> _GOAL 1_:
Please write out the passage on the 2012 French Open men's singles, starting at "Djokovic had the" and ending at "at the tournament.".
> _GOAL 2_:
Continue the passage on the 2012 French Open men's singles by writing what comes after its last sentence.

----- DOCUMENT SECTION -----

Two-time defending champion Rafael Nadal defeated Novak Djokovic in the final, 6–4, 6–3, 2–6, 7–5 to win the men's singles tennis title at the 2012 French Open. It was his record-breaking seventh French Open title and eleventh major title overall, surpassing Björn Borg's record of six French Open titles and equaling Pete Sampras' Wimbledon record for the most men's singles titles at one major and Chris Evert's record for the most French Open singles titles.

Djokovic had the chance to become the first man since Rod Laver in 1969 to hold all four major titles at once, having won the previous year's Wimbledon and US Open titles as well as this year's Australian Open (all won over Nadal in the final). It was Djokovic's fourth consecutive loss to Nadal at Roland Garros, but the first time Djokovic won a set against Nadal at the tournament.

Roger Federer was attempting to become the first man in the Open Era and the third man ever to achieve a double career Grand Slam, but he lost to Djokovic in the semifinals.

----- DATA -----

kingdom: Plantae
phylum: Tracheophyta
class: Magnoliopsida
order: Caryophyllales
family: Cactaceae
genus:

-----

> _EXERCISE RESULT 1_:
Djokovic had the chance to become the first man since Rod Laver in 1969 to hold all four major titles at once, having won the previous year's Wimbledon and US Open titles as well as this year's Australian Open (all won over Nadal in the final). It was Djokovic's fourth consecutive loss to Nadal at Roland Garros, but the first time Djokovic won a set against Nadal at the tournament.

> _EXERCISE RESULT 2_:
Due to rain, the final was postponed to Monday, 11 June 2012 at 1:00 local time, after the score on Sunday was 6–4, 6–3, 2–6, 1–2 with Djokovic serving, after 3 hours of play of the 3:49 total length.

This was also the last major for 2001 Australian Open finalist and former world No. 10 Arnaud Clement, and the last French Open appearance for 2003 champion and former world No. 1 Juan Carlos Ferrero and former world No. 1 Andy Roddick.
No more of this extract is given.